[quote=Prometheum_x]I thought that was the case – I wasn’t aware that was speculative theology. How were the old testament saints saved?
**I’m NOT saying that sacraments are speculative theology, not at all! **I didn’t mean that and I reread what I wrote which sounds that way. The seven sacraments of the Catholic Church are dei fide dogma’s and aren’t part of speculative theology. I was just making the point that the OT saints didn’t have them but had those things that prefigured sacraments, i.e., circumcision became baptism.
The Old Testament saints were saved like we are, by faith and obedience. Hebrews 11 is a chapter of what’s called hagiography which is the study of the saints and tells us about saints i.e. Abraham, Joseph, Rahab, Noah et al., who had faith and obedience to God even in trials and suffering. Those who were under the Levitical law had to obey Gods commands of the Law through circumcision, animal sacrifice, food obligations etc. but they were also bound by the moral laws of God too. They had to obey what God had revealed or commanded them to do. Obviously God hadn’t revealed that there was three persons within the Godhead (Trinity) yet ONE God. They could only follow in faith and obedience what had been revealed to them.

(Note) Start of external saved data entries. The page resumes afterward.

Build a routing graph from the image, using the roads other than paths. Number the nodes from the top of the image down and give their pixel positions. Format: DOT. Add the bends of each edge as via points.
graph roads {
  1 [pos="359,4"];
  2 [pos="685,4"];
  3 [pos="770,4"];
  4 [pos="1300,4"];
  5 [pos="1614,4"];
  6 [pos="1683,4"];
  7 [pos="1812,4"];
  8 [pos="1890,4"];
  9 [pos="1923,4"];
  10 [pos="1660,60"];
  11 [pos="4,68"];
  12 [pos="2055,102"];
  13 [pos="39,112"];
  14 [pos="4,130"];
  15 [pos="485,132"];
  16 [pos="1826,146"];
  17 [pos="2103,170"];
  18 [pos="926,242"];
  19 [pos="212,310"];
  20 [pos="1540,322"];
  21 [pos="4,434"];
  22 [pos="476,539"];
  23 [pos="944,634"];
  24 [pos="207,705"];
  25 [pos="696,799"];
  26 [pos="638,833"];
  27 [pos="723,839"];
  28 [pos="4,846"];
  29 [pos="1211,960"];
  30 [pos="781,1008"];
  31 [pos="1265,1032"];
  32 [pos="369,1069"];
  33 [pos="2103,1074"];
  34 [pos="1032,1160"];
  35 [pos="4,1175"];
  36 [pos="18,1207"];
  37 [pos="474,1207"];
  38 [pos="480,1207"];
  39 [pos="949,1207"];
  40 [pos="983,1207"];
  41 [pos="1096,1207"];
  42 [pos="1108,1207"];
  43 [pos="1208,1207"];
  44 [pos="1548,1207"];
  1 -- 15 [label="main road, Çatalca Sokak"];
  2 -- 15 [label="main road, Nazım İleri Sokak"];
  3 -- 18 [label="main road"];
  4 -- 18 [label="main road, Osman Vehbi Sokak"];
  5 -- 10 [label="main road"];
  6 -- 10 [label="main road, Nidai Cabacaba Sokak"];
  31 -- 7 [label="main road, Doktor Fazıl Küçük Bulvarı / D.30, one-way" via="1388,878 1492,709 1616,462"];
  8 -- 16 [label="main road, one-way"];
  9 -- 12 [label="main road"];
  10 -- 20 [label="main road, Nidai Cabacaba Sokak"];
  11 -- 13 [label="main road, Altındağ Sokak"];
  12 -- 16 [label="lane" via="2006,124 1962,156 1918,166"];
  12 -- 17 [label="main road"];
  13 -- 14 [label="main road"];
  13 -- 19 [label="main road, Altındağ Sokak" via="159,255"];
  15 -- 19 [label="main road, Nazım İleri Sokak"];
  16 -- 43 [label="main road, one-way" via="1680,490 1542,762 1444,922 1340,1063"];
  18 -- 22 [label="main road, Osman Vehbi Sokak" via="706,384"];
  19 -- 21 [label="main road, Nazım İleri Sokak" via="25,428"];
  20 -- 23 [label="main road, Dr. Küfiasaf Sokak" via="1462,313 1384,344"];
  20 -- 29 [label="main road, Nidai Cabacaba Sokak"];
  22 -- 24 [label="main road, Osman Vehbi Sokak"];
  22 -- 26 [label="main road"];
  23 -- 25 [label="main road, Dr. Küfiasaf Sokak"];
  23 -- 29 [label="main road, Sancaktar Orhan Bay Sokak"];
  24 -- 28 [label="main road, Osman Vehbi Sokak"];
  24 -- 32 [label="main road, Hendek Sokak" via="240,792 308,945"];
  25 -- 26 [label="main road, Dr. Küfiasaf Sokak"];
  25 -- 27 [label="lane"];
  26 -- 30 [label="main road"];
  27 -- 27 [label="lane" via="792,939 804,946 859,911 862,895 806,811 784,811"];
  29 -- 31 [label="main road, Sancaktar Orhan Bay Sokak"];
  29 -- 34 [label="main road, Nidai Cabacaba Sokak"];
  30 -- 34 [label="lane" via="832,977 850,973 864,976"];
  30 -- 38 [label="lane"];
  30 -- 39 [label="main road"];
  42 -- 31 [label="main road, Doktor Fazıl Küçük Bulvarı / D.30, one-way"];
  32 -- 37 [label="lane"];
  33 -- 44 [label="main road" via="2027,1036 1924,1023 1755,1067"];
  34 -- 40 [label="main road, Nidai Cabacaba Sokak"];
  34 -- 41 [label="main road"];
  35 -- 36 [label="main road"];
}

I sometimes write in my mind without explaining with my fingers what I’m thinking, although I’d be the first to admit that I don’t know as much as some but more than most Catholics. What I meant was, “limbo” was/is speculative theology in that what happens to unbaptized babies hasn’t been defined for us specifically by the magisterium. What has been defined is that the Church leaves the children up to the mercy of God. If one wants to believe in “limbo” as a Catholic then that’s fine, provided one stays within Church teaching that baptism is necessary for salvation and is the ordinary way to infuse sanctifying grace into the soul.
If, for example someone holds to the idea that unbaptized babies can’t or will not beyond a shadow of doubt go to heaven or that they go to hell, then they are outside of what the Church has proclaimed, since the Catholic Church doesn’t say one way or another.
Protestants often wrongly assert that Catholics can’t think on our own, but they don’t really understand speculative theology, which stimulates debate in Catholic theologians and if the matter needs to be settled, the pope takes hold and proclaims what God has revealed, or at least gives guidelines as to what we can believe.
The problem with speculative theology is that the liberals/decenters (especially theologians/priests) take it and abuse its intent, because is gives them a platform to spew their outrageous and rebellious words against the papacy and traditional/historical Christian orthodoxy.